Incremental after-tax cash inlows/year                        140,000             33,000                 85,000

Estimated project life (years)                                       6                        5                          4

Estimated salvage value (end of life)                          10,000                5,000                  0

(a) Compute the net present value of each project and determine which alternative, based on NPV, is most desirable.

(b) Compute the profitability index (PI) for each alternative and state which alternative, based on PI, is most desirable.

(c) Compute the internal rate of return (IRR) for each alternative and state which alternative, based on IRR, is more

desirable.

(d) Why do the project rankings differ under the three methods of analysis? Which alternative would you recommend,

and why?

Explanation / Answer

Solution:

a) NPV of the projects

A B C

PV of incremental cash inflows 575400 118800 258400

[140000* PVIFA (12%,6)]   [33000* PVIFA (12%,5)]   [85000* PVIFA (12%,4)]

PV of salvage value 5066 2837 -

[10000* PVIF(12%,6)]   [5000* PVIF(12%,5)]

Less: Initial outlay (500000) (100000) (215000)

NPV 80466 21637 43400

Based on NPV, Project A is most desirable.

b) PI = PV of cash inflows/Initial Investment

Project A = (575400 + 5066) /500000 = 1.16

Project B = (118800 + 2837) /100000 = 1.22   

Project C = 258400/215000 = 1.20

Based on PI, Project B is most desirable.

c) IRR is the rate of return at which

PV of cash Inflows= PV of cash outlflows

Project A

Let IRR = 17.45%

So, 140000*PVIFA(17.45%,6) + 10000* PVIF (17.45%,6) = 500000

500458 ~= 500000

Thus, IRR = 17.45%(approx.)

Project B

Let IRR = 21%

So, 33000*PVIFA(21%,5) + 5000* PVIF (21%,5) = 100000

98485 ~= 100000

Thus, IRR = 21%(approx.)

Project C

Let IRR = 21%

So, 85000*PVIFA(21%,4) = 215000

215937 ~= 215000

Thus, IRR = 21%(approx.)

Based on IRR, Project C is most desirable.(because it is the highest rate of return and provides the most approximate answer)

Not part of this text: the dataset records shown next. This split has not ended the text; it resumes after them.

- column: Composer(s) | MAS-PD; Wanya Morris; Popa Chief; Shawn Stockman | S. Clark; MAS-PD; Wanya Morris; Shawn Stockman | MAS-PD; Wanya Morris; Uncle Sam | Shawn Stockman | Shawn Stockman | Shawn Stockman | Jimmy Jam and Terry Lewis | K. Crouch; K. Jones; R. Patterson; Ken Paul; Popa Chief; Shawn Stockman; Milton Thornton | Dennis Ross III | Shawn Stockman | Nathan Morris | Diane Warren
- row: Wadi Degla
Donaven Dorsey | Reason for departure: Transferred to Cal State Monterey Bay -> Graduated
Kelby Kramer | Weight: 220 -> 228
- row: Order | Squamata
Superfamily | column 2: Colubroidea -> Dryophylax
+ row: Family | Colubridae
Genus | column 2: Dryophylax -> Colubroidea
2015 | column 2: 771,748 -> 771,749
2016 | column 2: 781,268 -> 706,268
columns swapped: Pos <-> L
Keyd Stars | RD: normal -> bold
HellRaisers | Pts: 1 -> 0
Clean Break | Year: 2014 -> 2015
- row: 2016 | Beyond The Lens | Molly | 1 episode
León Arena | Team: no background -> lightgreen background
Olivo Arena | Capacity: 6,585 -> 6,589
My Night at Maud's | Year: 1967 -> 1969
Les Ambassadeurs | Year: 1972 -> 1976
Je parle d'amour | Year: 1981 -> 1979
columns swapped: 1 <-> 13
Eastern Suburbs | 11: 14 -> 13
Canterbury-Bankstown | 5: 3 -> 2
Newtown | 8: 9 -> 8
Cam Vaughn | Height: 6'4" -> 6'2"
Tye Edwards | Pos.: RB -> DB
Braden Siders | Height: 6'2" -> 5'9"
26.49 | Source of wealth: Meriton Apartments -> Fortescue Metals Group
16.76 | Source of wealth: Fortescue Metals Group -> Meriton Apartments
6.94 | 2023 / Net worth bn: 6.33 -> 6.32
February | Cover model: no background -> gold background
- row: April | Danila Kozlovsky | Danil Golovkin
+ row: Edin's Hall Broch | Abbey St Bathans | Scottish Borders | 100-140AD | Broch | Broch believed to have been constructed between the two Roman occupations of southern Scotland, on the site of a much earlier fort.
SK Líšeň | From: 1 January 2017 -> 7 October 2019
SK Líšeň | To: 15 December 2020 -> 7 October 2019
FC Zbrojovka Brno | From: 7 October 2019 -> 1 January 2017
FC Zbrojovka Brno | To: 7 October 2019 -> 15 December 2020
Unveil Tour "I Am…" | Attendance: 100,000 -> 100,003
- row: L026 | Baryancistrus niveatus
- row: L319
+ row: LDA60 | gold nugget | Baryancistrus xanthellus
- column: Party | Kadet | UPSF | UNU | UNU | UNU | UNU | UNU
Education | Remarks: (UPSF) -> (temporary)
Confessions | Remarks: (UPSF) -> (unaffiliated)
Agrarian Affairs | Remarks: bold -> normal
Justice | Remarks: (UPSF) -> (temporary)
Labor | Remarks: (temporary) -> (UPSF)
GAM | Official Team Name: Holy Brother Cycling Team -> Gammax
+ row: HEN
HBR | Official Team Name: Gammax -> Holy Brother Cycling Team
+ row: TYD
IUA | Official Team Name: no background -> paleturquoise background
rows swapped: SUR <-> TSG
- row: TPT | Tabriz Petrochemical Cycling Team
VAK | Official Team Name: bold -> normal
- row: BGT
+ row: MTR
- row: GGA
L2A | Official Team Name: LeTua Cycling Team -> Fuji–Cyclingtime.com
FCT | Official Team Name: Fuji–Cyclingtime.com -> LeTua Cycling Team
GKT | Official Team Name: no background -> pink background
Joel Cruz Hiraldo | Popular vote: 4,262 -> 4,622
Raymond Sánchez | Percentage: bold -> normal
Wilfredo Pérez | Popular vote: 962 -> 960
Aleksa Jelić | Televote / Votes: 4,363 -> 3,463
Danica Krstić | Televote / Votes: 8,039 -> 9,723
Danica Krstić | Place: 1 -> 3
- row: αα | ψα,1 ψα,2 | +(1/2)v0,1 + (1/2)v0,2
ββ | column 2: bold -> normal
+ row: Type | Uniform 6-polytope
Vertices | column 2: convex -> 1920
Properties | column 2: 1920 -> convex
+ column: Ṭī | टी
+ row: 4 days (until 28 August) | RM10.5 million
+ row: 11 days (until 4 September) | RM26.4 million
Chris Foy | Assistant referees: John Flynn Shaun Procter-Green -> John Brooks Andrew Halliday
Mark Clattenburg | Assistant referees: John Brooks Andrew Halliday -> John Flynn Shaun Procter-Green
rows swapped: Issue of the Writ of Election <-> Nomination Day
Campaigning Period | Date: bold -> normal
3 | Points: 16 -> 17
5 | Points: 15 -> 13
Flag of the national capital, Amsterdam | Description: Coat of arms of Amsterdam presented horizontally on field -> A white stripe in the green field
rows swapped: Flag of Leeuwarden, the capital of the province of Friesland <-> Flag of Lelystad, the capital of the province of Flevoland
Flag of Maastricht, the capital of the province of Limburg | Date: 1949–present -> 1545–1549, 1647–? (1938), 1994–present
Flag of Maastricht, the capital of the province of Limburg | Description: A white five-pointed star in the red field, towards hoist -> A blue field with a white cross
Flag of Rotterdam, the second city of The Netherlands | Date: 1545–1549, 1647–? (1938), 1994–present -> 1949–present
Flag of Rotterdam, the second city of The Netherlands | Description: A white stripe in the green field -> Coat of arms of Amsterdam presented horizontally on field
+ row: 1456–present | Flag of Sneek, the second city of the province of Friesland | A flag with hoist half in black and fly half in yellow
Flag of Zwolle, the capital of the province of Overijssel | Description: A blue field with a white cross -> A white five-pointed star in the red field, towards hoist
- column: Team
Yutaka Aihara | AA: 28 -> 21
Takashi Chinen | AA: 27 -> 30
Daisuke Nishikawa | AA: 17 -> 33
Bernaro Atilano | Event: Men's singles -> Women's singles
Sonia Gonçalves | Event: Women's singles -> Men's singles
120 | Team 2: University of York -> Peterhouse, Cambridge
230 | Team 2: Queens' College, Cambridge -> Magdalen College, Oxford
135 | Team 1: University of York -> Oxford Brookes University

d) When choosing between mutually exclusive projects, difference between NPV, PI and IRR decisions could occur due to:

In case of mutually exclusive projects, the NPV method should be preferred because the NPV indicates the economic contribution of the project. Whenever in conflict, always use NPV. This is because NPV (1) is based on cash flows not accounting data, (2) assumes reinvestment rate at WACC and (3) does not require arbitrary cut-off point.